What is the average cost of LTL shipping in the USA in 2025–2026?
LTL pricing in the U.S. is calculated per hundredweight (CWT), with rates varying by freight class, distance, density, and fuel surcharge. As of late 2025, average national LTL rates per hundredweight ranged from $25 to $45 for standard freight classes on common lanes, per industry pricing data published in Logistics Management. Discounts negotiated by mid-to-large shippers often reduce list rates by 60% to 80%. Specific quotes depend on origin-destination pair, freight class, and contract volume. Shippers can use carrier allocation strategies to reduce shipping costs further when managing multi-carrier LTL programs.
How do I evaluate which trucking company is right for my business?
Match service type to freight type first (LTL specialists for small shipments, intermodal specialists for long-haul rail-served lanes, specialty carriers for oversized or temperature-controlled freight). Weight balance-sheet strength using public 10-K filings, since the 2022 to 2024 freight downturn removed dozens of mid-size carriers.
Test the carrier's API, tracking, and EDI integration on your TMS or post-purchase platform before signing annual contracts. For ecommerce brands, also evaluate how the carrier's data flows into your last-mile carrier tracking and customer-facing post-purchase platform. A poor data integration with an otherwise excellent carrier can erode the customer experience gains you expect from upgrading your freight program.
What role does technology play in choosing a trucking partner in 2026?
Technology has become a primary carrier-selection criterion, not a tiebreaker.
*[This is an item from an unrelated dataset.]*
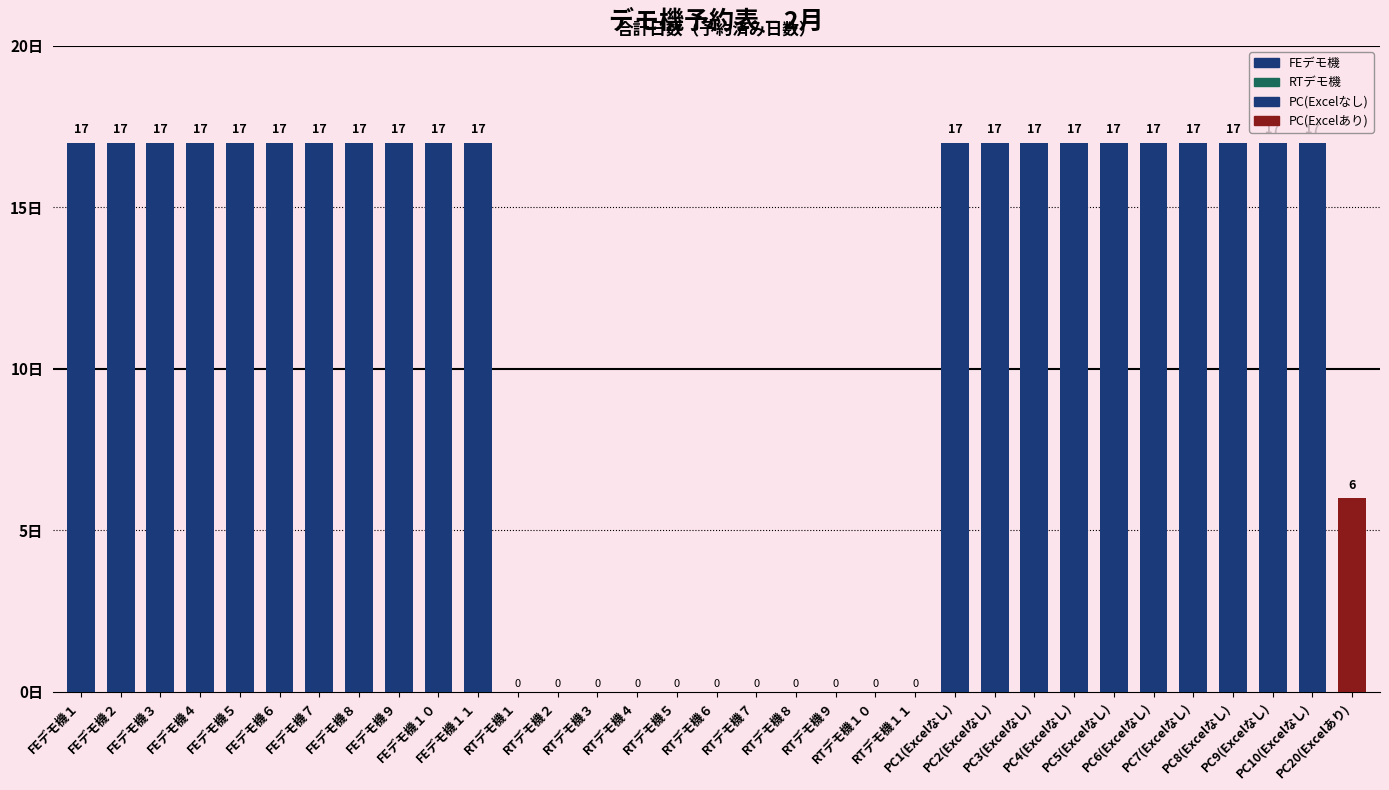

The value at FEデモ機１ is 17. True or false?

True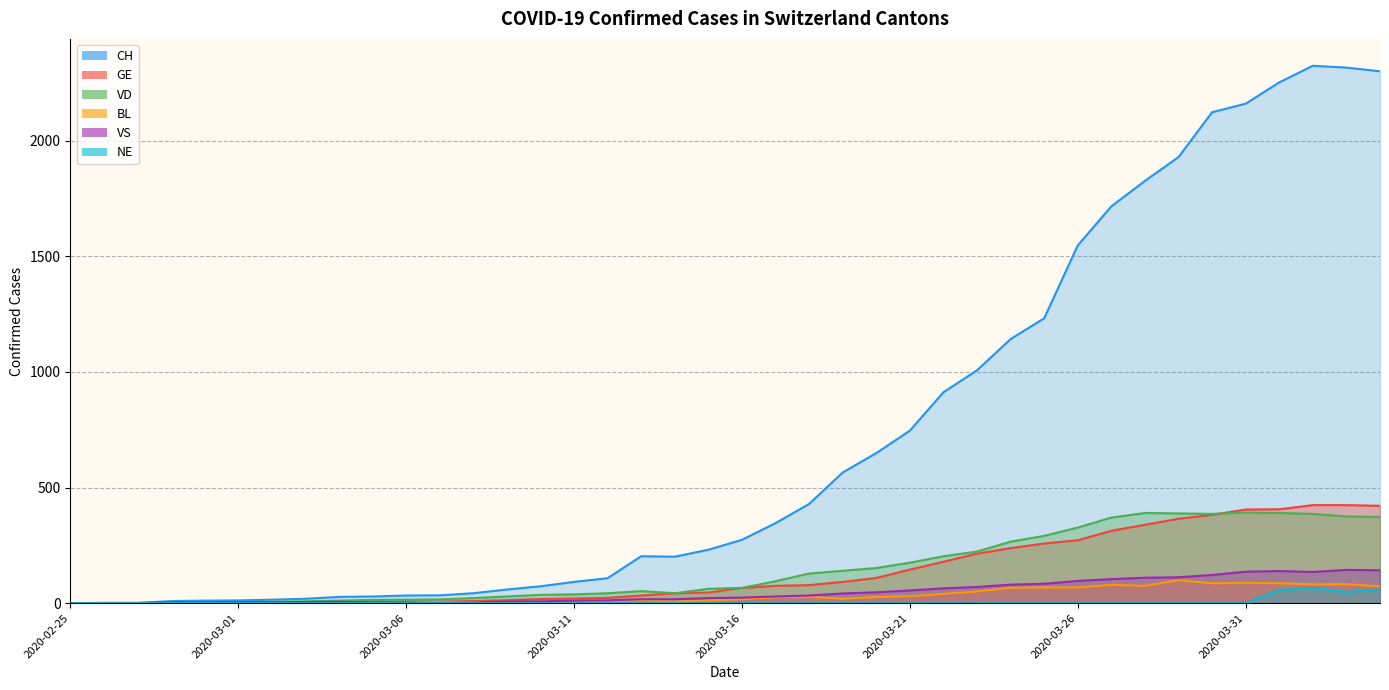

What is the label of the 34th point from the right?

2020-03-02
Per Gartner's 2024 Supply Chain Top 25 commentary, shippers rate carriers with mature API access, real-time tracking, and EDI quality significantly higher on overall partnership value, independent of rate.
Carriers with first-class data infrastructure increasingly capture share from carriers running on slower batch systems. For ecommerce and D2C brands, carrier data quality also determines how well a package and parcel tracking platform can unify tracking, automate NDR workflows, and run branded customer experiences across multiple carriers. Evaluating the benefits of automated shipment tracking before finalizing carrier contracts will help quantify the full ROI of your carrier technology stack.